I opened the door. “Sluuuuuuuuuut,” I whispered into the night. The cat’s real name was Mimi, but we called her Slut, since she had been nipping at our heels every time we stepped outside, desperate for our attention, working us hard in order the chance to go inside our house, the house that she grew up in. As I flicked on the porch light, she came into focus, a sphinx on our doormat. “Cat! Come inside and attack our bat, please!” Something flashed red in her eyes, possessed. She had been hitting the catnip.

“Please cat? Kill bat! You can come inside!” I wheedled. The cat was frozen on our doormat. She remained a ball of fur, a sphinx, inscrutable, high as hell. I slammed the door and ran upstairs.

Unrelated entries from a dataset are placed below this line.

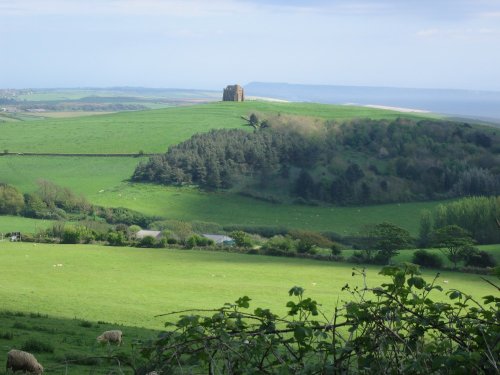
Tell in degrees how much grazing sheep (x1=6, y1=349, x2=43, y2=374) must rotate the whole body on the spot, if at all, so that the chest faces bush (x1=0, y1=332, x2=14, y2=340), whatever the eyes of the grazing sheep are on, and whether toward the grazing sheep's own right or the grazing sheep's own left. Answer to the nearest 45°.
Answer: approximately 90° to the grazing sheep's own left

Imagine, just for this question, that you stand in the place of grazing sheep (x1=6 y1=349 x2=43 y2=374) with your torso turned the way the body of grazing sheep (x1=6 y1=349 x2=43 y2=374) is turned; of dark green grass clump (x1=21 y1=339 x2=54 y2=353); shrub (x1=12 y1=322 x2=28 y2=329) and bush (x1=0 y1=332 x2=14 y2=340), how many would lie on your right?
0

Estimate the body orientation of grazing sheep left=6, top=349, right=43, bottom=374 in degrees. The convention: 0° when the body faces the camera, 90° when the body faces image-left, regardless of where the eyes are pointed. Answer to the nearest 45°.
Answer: approximately 270°

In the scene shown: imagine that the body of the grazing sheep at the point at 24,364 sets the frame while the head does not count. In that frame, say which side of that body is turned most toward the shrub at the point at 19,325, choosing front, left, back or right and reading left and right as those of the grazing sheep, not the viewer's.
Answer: left

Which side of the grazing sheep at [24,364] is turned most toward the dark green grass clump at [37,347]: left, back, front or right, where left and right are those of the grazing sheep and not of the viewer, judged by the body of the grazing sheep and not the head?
left
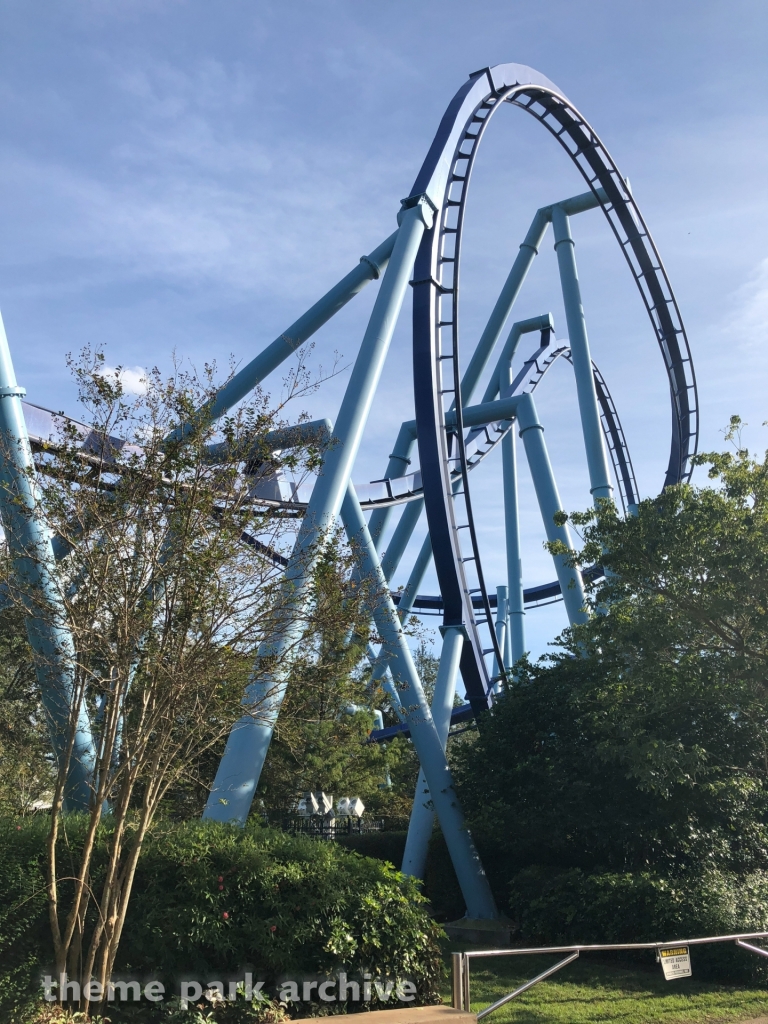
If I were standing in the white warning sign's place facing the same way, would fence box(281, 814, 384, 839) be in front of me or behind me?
behind

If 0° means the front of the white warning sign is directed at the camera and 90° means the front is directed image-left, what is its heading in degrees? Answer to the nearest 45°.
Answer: approximately 0°

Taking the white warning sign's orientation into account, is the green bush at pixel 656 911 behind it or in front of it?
behind

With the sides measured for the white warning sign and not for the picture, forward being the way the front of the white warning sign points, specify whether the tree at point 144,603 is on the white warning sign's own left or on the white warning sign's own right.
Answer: on the white warning sign's own right

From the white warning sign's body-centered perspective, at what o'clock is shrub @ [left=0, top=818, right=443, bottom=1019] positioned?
The shrub is roughly at 2 o'clock from the white warning sign.

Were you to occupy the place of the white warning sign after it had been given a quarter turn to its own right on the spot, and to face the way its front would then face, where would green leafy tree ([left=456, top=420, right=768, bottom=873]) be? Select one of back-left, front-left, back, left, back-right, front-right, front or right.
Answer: right
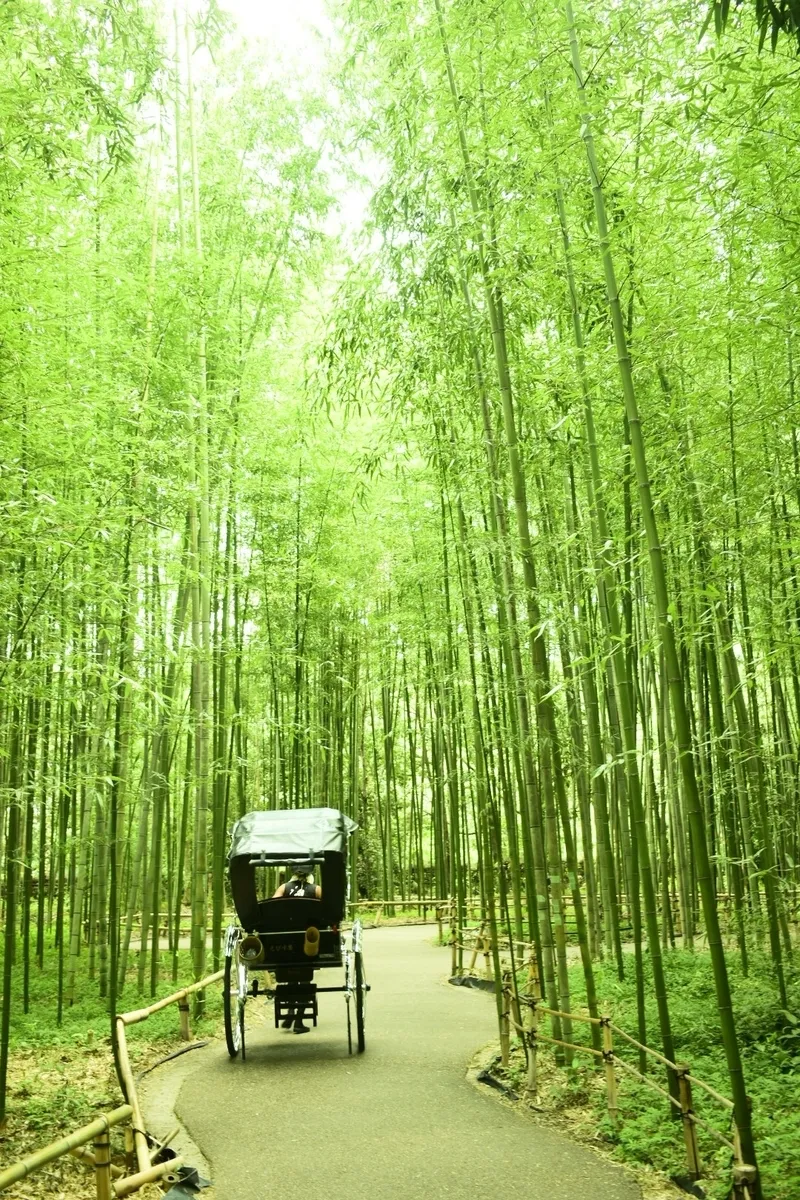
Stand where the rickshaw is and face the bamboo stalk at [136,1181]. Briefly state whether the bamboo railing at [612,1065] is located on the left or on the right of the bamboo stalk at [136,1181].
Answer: left

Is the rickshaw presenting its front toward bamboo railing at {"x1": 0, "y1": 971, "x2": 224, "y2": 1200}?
no

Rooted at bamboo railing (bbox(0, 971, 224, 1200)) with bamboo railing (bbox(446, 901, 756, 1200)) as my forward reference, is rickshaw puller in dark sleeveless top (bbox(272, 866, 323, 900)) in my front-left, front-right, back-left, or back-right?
front-left

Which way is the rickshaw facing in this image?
away from the camera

While the cat distracted me, Stu battled the bat, opening one window and retreating to the office, googling “how to make a bat leave the house” and “bat hearing.” The bat spun in circles, noisily disclaiming his research. “I have it,” he said. “It’s the noise. That’s why that fucker came in and followed you. It might leave if we scrape some noise around the open window.”

“Do it,” I said. “The cat failed. Let me google.” It was a sucker move on my end, but I had already been amped up by the intruder, blood pumping honest and true through my veins. I couldn’t actually end up face to face with the bat. It was as if I had already been invaded by a supercilious creep, a vampire straight out of a dime-store young adult novel, watching over my sleeping body and seeing a rare bout of insomnia as sheer opportunity; or maybe it was an act of pure love on the bat’s part, protecting a damsel from disaster, the glazed eyes and gaping fish mouth that comes from reading Internet gossip on a sleepless night. I returned to the computer a creature of purpose and focus.

A yelp from the other room. Stu emerged. “I give up. The bat’s still flying, but we should just wait it out. It’ll leave eventually.”

I looked at him. “I’m not sleeping in our bed with a bat overhead.”

We went downstairs and poured two glasses of whisky. Despite the alcohol, something excitable surged in our veins. We had gone around past wired into some strange new level of exhaustion. I had Marc Bolan hair. Clearly there was no way we’d get to sleep unless we chugged the whisky while watching the greatest cure for insomnia, Nathan Fillion solving crimes in the reliably predictable Castle.

We toasted our efforts and got settled on the futon. By the time Nathan Fillion had gotten to the first murder suspect who was just too perfect of a fit, we were out cold. Was there ever such a romantic night?

In the morning, when sunlight streamed through the windows and onto our faces, we could see the carnage from last night. Brooms everywhere, pots on the ground, clothes thrown into a corner. And on the first floor, the screen of one window stood slightly askew; just enough so that a bat could’ve slipped through, peeling after a bug in a frantic chase for a midnight meal, looking for some elusive sustenance, saving me. Getting nothing but knocks and blows in return.